College of Information, Yunnan Normal University, Kunming 650500, Yunnan, China.
Yunnan Province Key Laboratory of Opto-Electronic Information Technology, Yunnan Normal University, Kunming, Yunnan 650500, China.
Comput Intell Neurosci. 2023 Jan 24;2023:2506274. doi: 10.1155/2023/2506274. eCollection 2023.

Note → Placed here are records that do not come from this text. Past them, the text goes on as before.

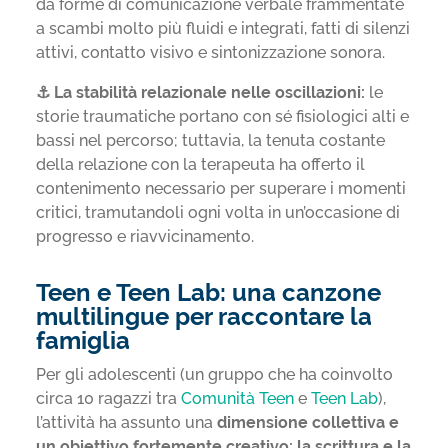
da forme di comunicazione verbale frammentate
a scambi molto più fluidi e integrati, fatti di silenzi
attivi, contatto visivo e sintonizzazione sonora.
⚓ La stabilità relazionale nelle oscillazioni:
le
storie traumatiche portano con sé fisiologici alti e
bassi nel percorso; tuttavia, la tenuta costante
della relazione con la terapeuta ha offerto il
contenimento necessario per superare i momenti
critici, tramutandoli ogni volta in un’occasione di
progresso e riavvicinamento.
Teen e Teen Lab: una canzone
multilingue per raccontare la
famiglia
Per gli adolescenti (un gruppo che ha coinvolto
circa 10 ragazzi tra
Comunità Teen
e
Teen Lab
),
l’attività ha assunto una
dimensione collettiva
e
un obiettivo fortemente creativo: la scrittura e la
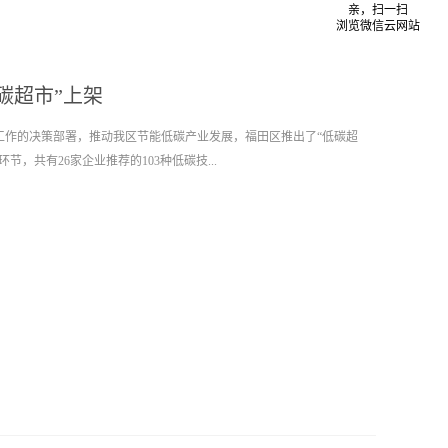
亲，扫一扫
浏览微信云网站
碳超市”上架
工作的决策部署，推动我区节能低碳产业发展，福田区推出了“低碳超
，共有26家企业推荐的103种低碳技...
纳入福田区低碳超市公开目录(第一批)已于2022年7月13日公布。深圳
空调群控系统、工业冷却水能效控制系统、智慧云能源监测管理平台四
提供支撑。智慧云能源监测管理平台 智慧云能源监测管理平台作为自
、能源采集、能源上报软件。能效管控软件主要针对建筑的用能系统
，采用负荷预测、神经网络等算法，进行智慧化控制调节，充分发挥设
源管理软件主要针对水、电、气等常规能源的数字化、智慧化管理，通
预测、用能对标、用能报告输出等功能，帮助用能单位实现可视化、智
觉能源浪费的盲点。能源采集软件和能源上报软件是能源管理软件的配
如上报到集团或市级、省级能源管理平台）。暖通空调技术 通过室内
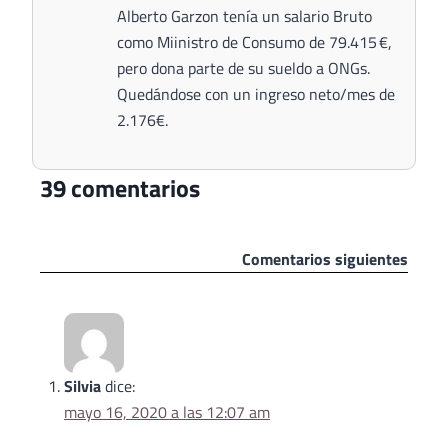
Alberto Garzon tenía un salario Bruto
como Miinistro de Consumo de 79.415 €,
pero dona parte de su sueldo a ONGs.
Quedándose con un ingreso neto/mes de
2.176€.
39 comentarios
Navegación
Comentarios siguientes
de
comentarios
Silvia
dice:
mayo 16, 2020 a las 12:07 am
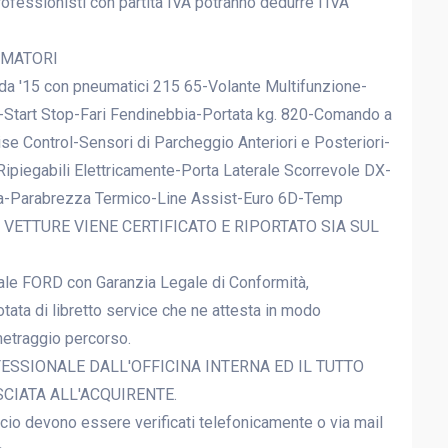
rofessionisti con partita IVA potranno dedurre l'IVA
UMATORI
a '15 con pneumatici 215 65-Volante Multifunzione-
-Start Stop-Fari Fendinebbia-Portata kg. 820-Comando a
se Control-Sensori di Parcheggio Anteriori e Posteriori-
 Ripiegabili Elettricamente-Porta Laterale Scorrevole DX-
zza-Parabrezza Termico-Line Assist-Euro 6D-Temp
E VETTURE VIENE CERTIFICATO E RIPORTATO SIA SUL
iale FORD con Garanzia Legale di Conformità,
otata di libretto service che ne attesta in modo
metraggio percorso.
ESSIONALE DALL'OFFICINA INTERNA ED IL TUTTO
SCIATA ALL'ACQUIRENTE.
nuncio devono essere verificati telefonicamente o via mail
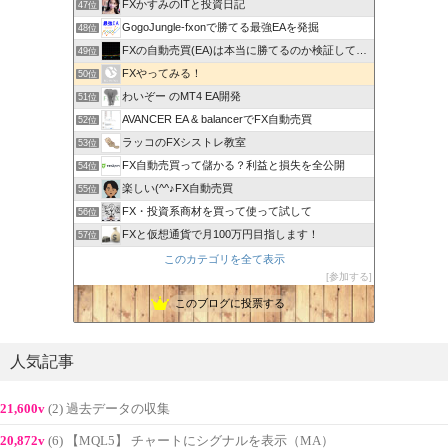
FXかすみのITと投資日記
47位
GogoJungle-fxonで勝てる最強EAを発掘
48位
FXの自動売買(EA)は本当に勝てるのか検証してみた
49位
FXやってみる！
50位
わいぞー のMT4 EA開発
51位
AVANCER EA & balancerでFX自動売買
52位
ラッコのFXシストレ教室
53位
FX自動売買って儲かる？利益と損失を全公開
54位
楽しい(^^♪FX自動売買
55位
FX・投資系商材を買って使って試して
56位
FXと仮想通貨で月100万円目指します！
57位
このカテゴリを全て表示
参加する
このブログに投票する
人気記事
21,600v
(2) 過去データの収集
20,872v
(6) 【MQL5】 チャートにシグナルを表示（MA）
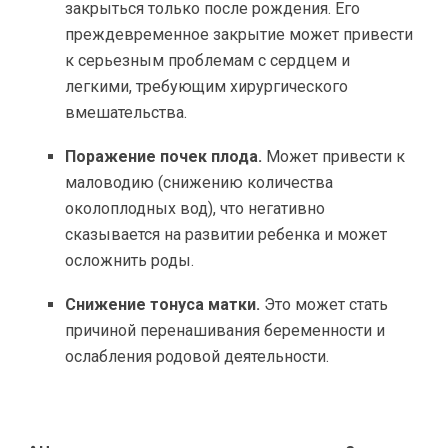
закрыться только после рождения. Его
преждевременное закрытие может привести
к серьезным проблемам с сердцем и
легкими, требующим хирургического
вмешательства.
Поражение почек плода.
Может привести к
маловодию (снижению количества
околоплодных вод), что негативно
сказывается на развитии ребенка и может
осложнить роды.
Снижение тонуса матки.
Это может стать
причиной перенашивания беременности и
ослабления родовой деятельности.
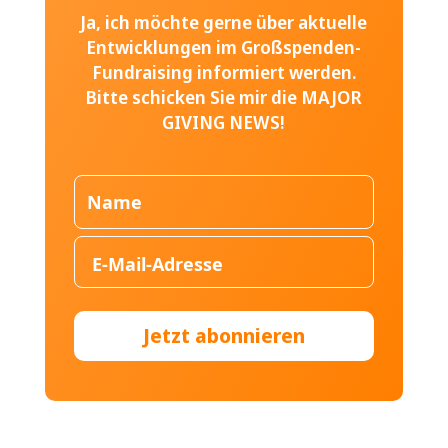
Ja, ich möchte gerne über aktuelle
Entwicklungen im Großspenden-
Fundraising informiert werden.
Bitte schicken Sie mir die MAJOR
GIVING NEWS!
Jetzt abonnieren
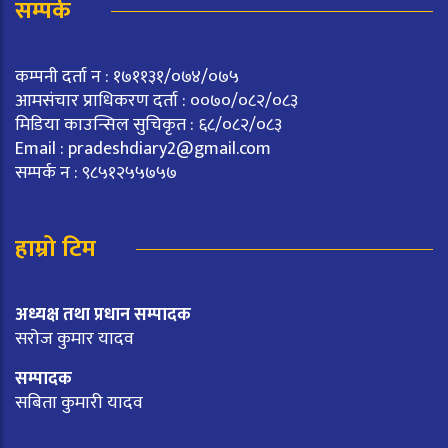
सम्पर्क
कम्पनी दर्ता न : १७११३१/०७४/०७५
आमसंचार प्राधिकरण दर्ता : ००७०/०८२/०८३
मिडिया काउन्सिल सुचिकृत : ६८/०८२/०८३
Email :
pradeshdiary2@gmail.com
सम्पर्क न : ९८५१२५५७५७
हाम्रो टिम
अध्यक्ष तथा प्रधान सम्पादक
सरोज कुमार यादव
सम्पादक
सबिता कुमारी यादव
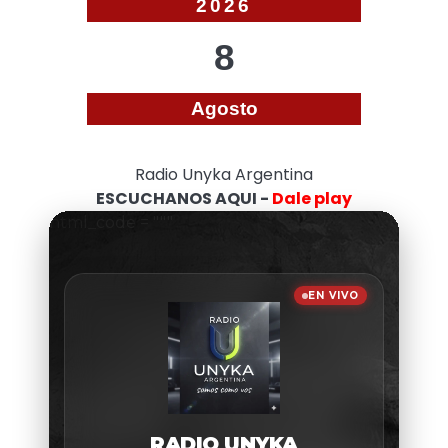
2026
8
Agosto
Radio Unyka Argentina
ESCUCHANOS AQUI -
Dale play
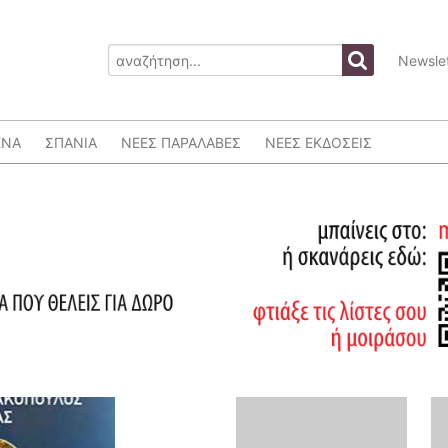
Newslet
ΕΝΑ
ΣΠΑΝΙΑ
ΝΕΕΣ ΠΑΡΑΛΑΒΕΣ
ΝΕΕΣ ΕΚΔΟΣΕΙΣ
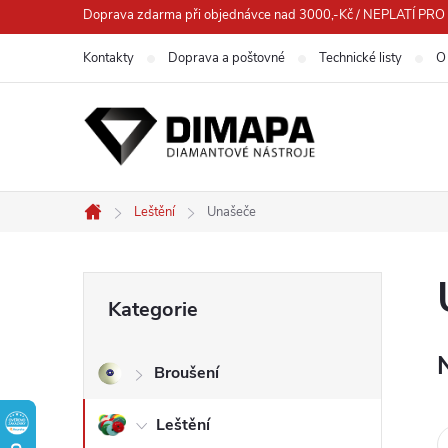
Přejít
Doprava zdarma při objednávce nad 3000,-Kč / NEPLATÍ 
na
Kontakty
Doprava a poštovné
Technické listy
O
obsah
Leštění
Unašeče
Domů
P
Přeskočit
Kategorie
kategorie
o
Broušení
s
Leštění
t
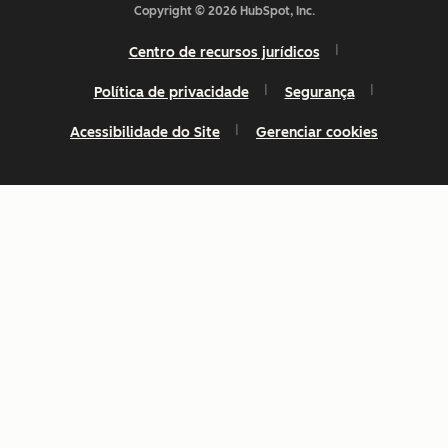
Copyright © 2026 HubSpot, Inc.
Centro de recursos jurídicos
Política de privacidade
Segurança
Acessibilidade do Site
Gerenciar cookies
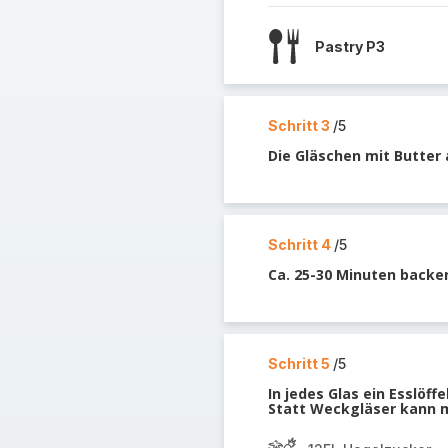
Pastry P3
Schritt 3
/5
Die Gläschen mit Butter 
Schritt 4
/5
Ca. 25-30 Minuten backe
Schritt 5
/5
In jedes Glas ein Esslöff
Statt Weckgläser kann 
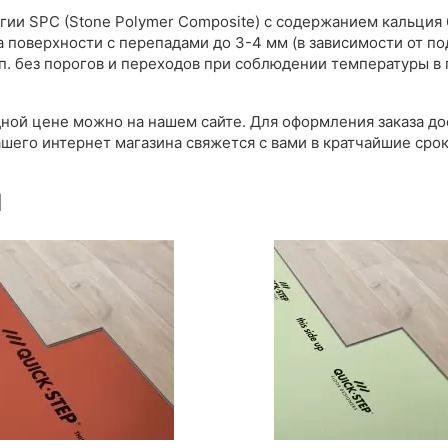
логии SPC (Stone Polymer Composite) с содержанием кальци
 поверхности с перепадами до 3-4 мм (в зависимости от п
.п. без порогов и переходов при соблюдении температуры 
ной цене можно на нашем сайте. Для оформления заказа дос
шего интернет магазина свяжется с вами в кратчайшие срок
ы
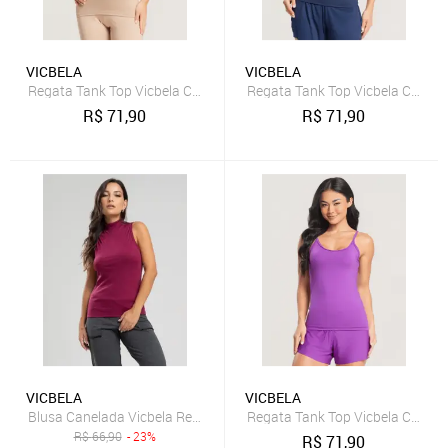
VICBELA
VICBELA
Regata Tank Top Vicbela Camiseta Fitness Alça Fina Academia Corri
Regata Tank Top Vicbela Camiset
R$
71,90
R$
71,90
VICBELA
VICBELA
Blusa Canelada Vicbela Regata Gola Alta Vinho
Regata Tank Top Vicbela Camiset
R$
66,90
- 23%
R$
71,90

Object detection is one of the most critical areas in computer vision, and it plays an essential role in a variety of practice scenarios. However, small object detection has always been a key and difficult problem in the field of object detection. Therefore, considering the balance between the effectiveness and efficiency of the small object detection algorithm, this study proposes an improved YOLOX detection algorithm (BGD-YOLOX) to improve the detection effect of small objects. We present the BigGhost module, which combines the Ghost model with a modulated deformable convolution to optimize the YOLOX for greater accuracy. At the same time, it can reduce the inference time by reducing the number of parameters and the amount of computation. The experimental results show that BGD-YOLOX has a higher average accuracy rate in terms of small target detection, with mAP0.5 up to 88.3% and mAP0.95 up to 56.7%, which surpasses the most advanced object detection algorithms such as EfficientDet, CenterNet, and YOLOv4.
目标检测是计算机视觉中最关键的领域之一,它在各种实际场景中都起着至关重要的作用。然而,小目标检测一直是目标检测领域的一个关键和难题。因此,考虑到小目标检测算法的有效性和效率之间的平衡,本研究提出了一种改进的 YOLOX 检测算法(BGD-YOLOX),以提高小物体的检测效果。我们提出了 BigGhost 模块,它将 Ghost 模型与调制变形卷积相结合,以优化 YOLOX 以获得更高的准确性。同时,它可以通过减少参数数量和计算量来减少推理时间。实验结果表明,BGD-YOLOX 在小目标检测方面具有更高的平均准确率,mAP0.5 高达 88.3%,mAP0.95 高达 56.7%,超过了最先进的目标检测算法,如 EfficientDet、CenterNet 和 YOLOv4。